STATED TASK: Retype everything from the line containing "text Maaltijden [248, 272, 1152, 298]" down to the line containing "list Hulp van", both of those lines included, keeping these records unchanged.

MATERIAL SUPPLIED:
(begin)

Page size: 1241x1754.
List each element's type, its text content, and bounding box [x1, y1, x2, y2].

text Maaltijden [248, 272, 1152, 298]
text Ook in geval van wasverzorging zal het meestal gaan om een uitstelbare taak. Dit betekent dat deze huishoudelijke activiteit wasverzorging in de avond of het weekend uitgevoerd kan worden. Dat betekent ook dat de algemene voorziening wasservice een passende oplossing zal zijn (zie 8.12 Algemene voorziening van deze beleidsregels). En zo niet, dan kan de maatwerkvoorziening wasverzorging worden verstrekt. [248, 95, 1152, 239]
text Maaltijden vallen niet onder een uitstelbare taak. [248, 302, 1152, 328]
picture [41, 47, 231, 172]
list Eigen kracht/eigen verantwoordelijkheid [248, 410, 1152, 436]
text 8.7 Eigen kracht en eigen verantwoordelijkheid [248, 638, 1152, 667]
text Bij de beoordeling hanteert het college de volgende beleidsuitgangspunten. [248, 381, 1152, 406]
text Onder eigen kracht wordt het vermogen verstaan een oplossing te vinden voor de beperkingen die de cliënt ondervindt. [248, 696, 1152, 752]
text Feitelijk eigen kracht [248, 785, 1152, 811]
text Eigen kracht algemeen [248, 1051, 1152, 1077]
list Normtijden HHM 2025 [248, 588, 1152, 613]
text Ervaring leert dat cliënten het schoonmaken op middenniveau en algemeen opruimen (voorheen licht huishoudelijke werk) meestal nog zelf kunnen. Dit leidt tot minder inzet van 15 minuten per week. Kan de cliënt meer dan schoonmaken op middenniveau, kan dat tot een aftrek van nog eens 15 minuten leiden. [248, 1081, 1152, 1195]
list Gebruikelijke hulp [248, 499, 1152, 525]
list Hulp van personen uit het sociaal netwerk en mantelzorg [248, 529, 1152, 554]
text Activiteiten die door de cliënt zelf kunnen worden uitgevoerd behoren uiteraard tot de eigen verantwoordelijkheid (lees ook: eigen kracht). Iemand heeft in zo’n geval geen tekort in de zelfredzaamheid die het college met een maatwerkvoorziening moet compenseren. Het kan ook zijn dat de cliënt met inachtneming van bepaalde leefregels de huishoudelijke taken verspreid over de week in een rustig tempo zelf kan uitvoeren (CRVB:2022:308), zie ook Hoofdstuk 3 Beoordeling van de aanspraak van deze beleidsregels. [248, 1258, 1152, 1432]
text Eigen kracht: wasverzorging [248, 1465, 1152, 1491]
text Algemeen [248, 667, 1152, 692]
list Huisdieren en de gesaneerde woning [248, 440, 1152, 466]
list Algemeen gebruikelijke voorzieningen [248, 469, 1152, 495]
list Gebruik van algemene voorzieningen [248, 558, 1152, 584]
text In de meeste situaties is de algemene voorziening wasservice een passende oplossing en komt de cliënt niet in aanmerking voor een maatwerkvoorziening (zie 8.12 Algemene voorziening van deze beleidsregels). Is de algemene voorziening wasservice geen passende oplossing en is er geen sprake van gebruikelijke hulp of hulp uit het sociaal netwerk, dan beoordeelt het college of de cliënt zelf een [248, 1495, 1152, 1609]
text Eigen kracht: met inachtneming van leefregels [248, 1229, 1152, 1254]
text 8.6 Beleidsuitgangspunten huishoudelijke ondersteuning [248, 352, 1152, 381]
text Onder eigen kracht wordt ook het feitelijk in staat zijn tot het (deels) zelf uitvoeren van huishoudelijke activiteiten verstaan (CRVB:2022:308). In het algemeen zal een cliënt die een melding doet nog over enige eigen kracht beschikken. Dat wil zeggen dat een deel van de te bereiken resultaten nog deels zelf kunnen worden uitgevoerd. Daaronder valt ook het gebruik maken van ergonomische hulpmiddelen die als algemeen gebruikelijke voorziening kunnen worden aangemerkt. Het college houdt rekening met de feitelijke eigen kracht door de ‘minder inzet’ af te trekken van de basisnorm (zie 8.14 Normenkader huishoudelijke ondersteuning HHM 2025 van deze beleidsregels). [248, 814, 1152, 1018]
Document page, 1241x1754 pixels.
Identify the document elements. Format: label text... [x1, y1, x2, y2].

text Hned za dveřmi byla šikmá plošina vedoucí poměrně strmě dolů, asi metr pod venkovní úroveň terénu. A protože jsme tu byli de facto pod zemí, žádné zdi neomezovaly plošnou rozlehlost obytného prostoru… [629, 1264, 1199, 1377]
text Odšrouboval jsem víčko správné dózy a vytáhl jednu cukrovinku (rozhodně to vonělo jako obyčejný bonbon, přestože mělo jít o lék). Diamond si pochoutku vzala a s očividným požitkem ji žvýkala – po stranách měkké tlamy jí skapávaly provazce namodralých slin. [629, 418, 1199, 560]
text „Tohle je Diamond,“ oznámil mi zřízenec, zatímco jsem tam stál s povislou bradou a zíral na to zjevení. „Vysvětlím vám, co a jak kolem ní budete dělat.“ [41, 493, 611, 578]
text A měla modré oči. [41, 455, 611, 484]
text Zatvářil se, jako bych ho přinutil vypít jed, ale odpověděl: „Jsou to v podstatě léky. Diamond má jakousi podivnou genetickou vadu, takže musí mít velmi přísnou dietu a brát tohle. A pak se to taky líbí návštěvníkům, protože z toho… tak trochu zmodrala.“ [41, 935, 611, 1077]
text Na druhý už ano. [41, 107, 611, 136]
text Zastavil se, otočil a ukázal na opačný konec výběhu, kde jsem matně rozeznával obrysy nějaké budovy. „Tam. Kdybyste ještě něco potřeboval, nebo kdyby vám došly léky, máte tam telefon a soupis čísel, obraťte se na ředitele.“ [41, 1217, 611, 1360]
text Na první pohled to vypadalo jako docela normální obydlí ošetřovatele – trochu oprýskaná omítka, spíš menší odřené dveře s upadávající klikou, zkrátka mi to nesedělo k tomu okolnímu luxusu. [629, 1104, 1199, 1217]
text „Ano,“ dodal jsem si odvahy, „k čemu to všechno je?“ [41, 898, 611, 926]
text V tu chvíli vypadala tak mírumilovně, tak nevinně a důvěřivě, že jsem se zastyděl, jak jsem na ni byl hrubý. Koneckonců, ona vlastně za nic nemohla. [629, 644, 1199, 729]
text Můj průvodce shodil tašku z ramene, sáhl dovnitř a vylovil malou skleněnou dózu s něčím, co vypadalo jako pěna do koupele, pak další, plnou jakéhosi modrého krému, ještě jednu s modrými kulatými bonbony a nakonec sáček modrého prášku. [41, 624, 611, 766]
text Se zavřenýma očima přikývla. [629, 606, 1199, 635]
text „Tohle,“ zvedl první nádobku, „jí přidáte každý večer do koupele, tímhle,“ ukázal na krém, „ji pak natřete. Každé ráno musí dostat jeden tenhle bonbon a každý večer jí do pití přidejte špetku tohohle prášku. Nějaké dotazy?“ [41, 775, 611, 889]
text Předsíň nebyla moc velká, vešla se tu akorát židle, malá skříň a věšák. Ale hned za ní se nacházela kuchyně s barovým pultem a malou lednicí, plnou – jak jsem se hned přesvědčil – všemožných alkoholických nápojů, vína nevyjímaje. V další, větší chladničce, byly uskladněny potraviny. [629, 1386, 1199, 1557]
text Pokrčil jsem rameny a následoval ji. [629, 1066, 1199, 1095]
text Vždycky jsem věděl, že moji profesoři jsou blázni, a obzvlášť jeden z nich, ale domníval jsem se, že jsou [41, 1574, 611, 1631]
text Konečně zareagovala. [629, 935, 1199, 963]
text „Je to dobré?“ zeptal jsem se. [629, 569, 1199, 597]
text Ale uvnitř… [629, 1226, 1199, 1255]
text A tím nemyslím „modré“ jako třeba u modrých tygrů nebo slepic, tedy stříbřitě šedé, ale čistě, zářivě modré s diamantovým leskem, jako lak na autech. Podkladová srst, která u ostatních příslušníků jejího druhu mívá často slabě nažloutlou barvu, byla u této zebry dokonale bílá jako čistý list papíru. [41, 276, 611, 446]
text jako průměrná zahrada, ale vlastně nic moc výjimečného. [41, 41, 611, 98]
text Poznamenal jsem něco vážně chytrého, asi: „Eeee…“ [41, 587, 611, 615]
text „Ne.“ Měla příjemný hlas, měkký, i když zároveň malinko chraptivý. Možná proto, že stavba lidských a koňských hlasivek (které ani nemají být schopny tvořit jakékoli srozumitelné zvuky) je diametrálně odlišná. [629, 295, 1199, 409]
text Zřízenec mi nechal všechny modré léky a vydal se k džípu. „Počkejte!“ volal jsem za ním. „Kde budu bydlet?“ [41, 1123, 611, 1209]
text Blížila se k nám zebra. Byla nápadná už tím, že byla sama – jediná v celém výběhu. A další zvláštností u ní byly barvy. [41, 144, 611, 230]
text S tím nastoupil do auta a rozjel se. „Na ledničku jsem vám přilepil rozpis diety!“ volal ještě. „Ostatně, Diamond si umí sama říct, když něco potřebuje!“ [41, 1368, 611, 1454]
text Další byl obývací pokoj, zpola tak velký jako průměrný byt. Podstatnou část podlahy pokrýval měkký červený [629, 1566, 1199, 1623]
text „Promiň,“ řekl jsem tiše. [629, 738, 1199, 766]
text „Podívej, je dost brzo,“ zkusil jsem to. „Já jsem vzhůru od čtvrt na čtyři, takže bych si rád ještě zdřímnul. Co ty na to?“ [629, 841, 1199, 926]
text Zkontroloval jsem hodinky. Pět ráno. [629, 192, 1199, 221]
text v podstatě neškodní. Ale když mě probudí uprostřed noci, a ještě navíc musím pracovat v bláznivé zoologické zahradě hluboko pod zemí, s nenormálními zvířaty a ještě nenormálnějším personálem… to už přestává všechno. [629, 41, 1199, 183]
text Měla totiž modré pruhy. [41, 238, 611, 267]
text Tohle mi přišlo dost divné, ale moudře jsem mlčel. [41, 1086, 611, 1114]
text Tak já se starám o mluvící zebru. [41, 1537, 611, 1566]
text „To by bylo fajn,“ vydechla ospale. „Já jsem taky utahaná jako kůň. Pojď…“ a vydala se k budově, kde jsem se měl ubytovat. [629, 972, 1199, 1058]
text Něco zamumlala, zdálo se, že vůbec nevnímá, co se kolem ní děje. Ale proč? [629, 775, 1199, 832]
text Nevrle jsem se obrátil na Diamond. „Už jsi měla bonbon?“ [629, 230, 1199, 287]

(end)

TASK RESULT:
text Maaltijden [248, 272, 1152, 298]
text Ook in geval van wasverzorging zal het meestal gaan om een uitstelbare taak. Dit betekent dat deze huishoudelijke activiteit wasverzorging in de avond of het weekend uitgevoerd kan worden. Dat betekent ook dat de algemene voorziening wasservice een passende oplossing zal zijn (zie 8.12 Algemene voorziening van deze beleidsregels). En zo niet, dan kan de maatwerkvoorziening wasverzorging worden verstrekt. [248, 95, 1152, 239]
text Maaltijden vallen niet onder een uitstelbare taak. [248, 302, 1152, 328]
picture [41, 47, 231, 172]
list Eigen kracht/eigen verantwoordelijkheid [248, 410, 1152, 436]
text 8.7 Eigen kracht en eigen verantwoordelijkheid [248, 638, 1152, 667]
text Bij de beoordeling hanteert het college de volgende beleidsuitgangspunten. [248, 381, 1152, 406]
text Onder eigen kracht wordt het vermogen verstaan een oplossing te vinden voor de beperkingen die de cliënt ondervindt. [248, 696, 1152, 752]
text Feitelijk eigen kracht [248, 785, 1152, 811]
text Eigen kracht algemeen [248, 1051, 1152, 1077]
list Normtijden HHM 2025 [248, 588, 1152, 613]
text Ervaring leert dat cliënten het schoonmaken op middenniveau en algemeen opruimen (voorheen licht huishoudelijke werk) meestal nog zelf kunnen. Dit leidt tot minder inzet van 15 minuten per week. Kan de cliënt meer dan schoonmaken op middenniveau, kan dat tot een aftrek van nog eens 15 minuten leiden. [248, 1081, 1152, 1195]
list Gebruikelijke hulp [248, 499, 1152, 525]
list Hulp van personen uit het sociaal netwerk en mantelzorg [248, 529, 1152, 554]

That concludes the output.